With new initiatives encouraging wholesome, farm-raised eating, Lourdes is cultivating a healthy attitude toward the well-being of its staff.
A haul of purple-hulled snap peas was the hot water cooler talk around the Ambassador campus of Our Lady of Lourdes Hospital a few weeks ago. A variety of produce yet unheard-of by a hospital staff more accustomed to tomatoes and cucumbers, the peas were an edible curiosity in that week’s slew of veggie boxes provided to staff participants in Lourdes’ Farm To Work Program started earlier this spring. The program, coupled with a community garden and a walking path, forms a vanguard of initiatives aimed at promoting wellness among the hospital’s staff by improving workplace access to healthy living.
Originally introduced at Our Lady of the Lake in Baton Rouge, Lourdes’ sister hospital, the Farm to Work program has taken off in the Franciscan Missionaries of Our Lady hospital system among employees eager to have a convenient taste of farm-raised local produce. Morrow Farms of Ponchatoula provides the goods, bringing in boxes and ice-chests full of eggplants, tomatoes, cucumbers, bell peppers, strawberries, peaches and herbs. Program participants pay $25 per box debited directly from payroll on a biweekly basis, making it cost-competitive with local community-supported agriculture programs. Hospital-sponsored subsidies lower the cost to $10 per box for qualifying applicants, broadening the reach of the program. The produce variety depends on the type and yields at Morrow Farms, making each week’s content a welcome surprise for the 111 participants.
Michelle Hengsens, Lourdes’ business development manager, says the on-site convenience provided by the program removes the usual road blocks to eating right in her own life. Between the demands of her job at Lourdes, community activity as a volleyball coach and member of the Junior League, eating well is often an afterthought that the Farm to Work program brings to the fore.
“The obstacle to eating healthy is the cost of time and money. If you’re working all week, it’s really difficult to find the time to go to a farmer’s market and seek out the things that you want. The Farm to Work program is a means to overcoming that obstacle,” says Hensgens. “The more convenient we can make eating healthy, the easier it is to obtain that healthy lifestyle. It also gives you the opportunity to cook great things and share with our team members.”
For her own part, a glut of blueberries and peppers has been a good problem to have each week. She finds new to ways to work in the regular trove of fruits and veggies into her diet, often finding it difficult to finish the box by herself.

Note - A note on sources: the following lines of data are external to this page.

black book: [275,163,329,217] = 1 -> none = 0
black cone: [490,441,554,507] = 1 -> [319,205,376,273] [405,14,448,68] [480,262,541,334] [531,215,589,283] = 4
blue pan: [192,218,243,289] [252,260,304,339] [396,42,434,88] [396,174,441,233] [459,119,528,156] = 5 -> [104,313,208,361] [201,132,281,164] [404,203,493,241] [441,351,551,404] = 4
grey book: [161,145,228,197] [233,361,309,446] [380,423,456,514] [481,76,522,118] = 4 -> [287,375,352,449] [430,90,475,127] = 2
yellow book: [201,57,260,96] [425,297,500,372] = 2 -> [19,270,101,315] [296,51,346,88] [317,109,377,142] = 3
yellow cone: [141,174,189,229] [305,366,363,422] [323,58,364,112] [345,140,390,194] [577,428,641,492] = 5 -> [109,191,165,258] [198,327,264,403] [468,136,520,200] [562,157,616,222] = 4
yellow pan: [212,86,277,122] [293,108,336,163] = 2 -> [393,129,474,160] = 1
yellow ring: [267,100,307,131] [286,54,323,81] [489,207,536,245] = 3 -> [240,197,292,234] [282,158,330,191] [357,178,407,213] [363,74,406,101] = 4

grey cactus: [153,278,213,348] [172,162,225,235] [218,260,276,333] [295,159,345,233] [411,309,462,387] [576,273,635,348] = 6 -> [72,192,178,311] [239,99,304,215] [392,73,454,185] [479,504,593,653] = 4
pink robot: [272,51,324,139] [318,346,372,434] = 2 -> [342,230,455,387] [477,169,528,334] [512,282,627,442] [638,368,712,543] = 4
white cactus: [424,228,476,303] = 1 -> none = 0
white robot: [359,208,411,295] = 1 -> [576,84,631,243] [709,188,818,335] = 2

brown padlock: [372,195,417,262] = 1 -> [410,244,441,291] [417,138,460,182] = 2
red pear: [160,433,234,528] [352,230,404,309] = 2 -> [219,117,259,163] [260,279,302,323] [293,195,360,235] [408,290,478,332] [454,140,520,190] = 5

That convenience doesn’t stop at delivered boxes of fresh goodies. Volunteers at the community garden at the Ambassador campus are sharing produce grown right on site at Lourdes. Planted about a year ago and cultivated by a team of 11 volunteers from various sectors of Lourdes’ employment file, the community garden features square box planters with tomatoes, cucumbers, bell peppers and herbs available free of charge to Lourdes’ staff. It’s a work in progress for program coordinator Stacy Patin and her team of amateur gardeners, who are currently finishing up their spring harvest with plans to add citrus and other fruit trees in the near future. In the meantime, staff members are free to grab a cucumber for the road or stuff a handful of basil in to their pockets at a pick-up point established on campus. A campus walking path, dotted with exercise stations, circles right by the garden and gives employees a glimpse of what’s growing.
Excitement about the initiatives has percolated through employee social media.
Selfies of produce boxes or Instagrammed pictures of meals prepared with Lourdessourced produce show energetic employee participation, community involvement and happiness as a measures of success. Hospital administration anticipates the programs will continue to grow as the initiatives catch more light.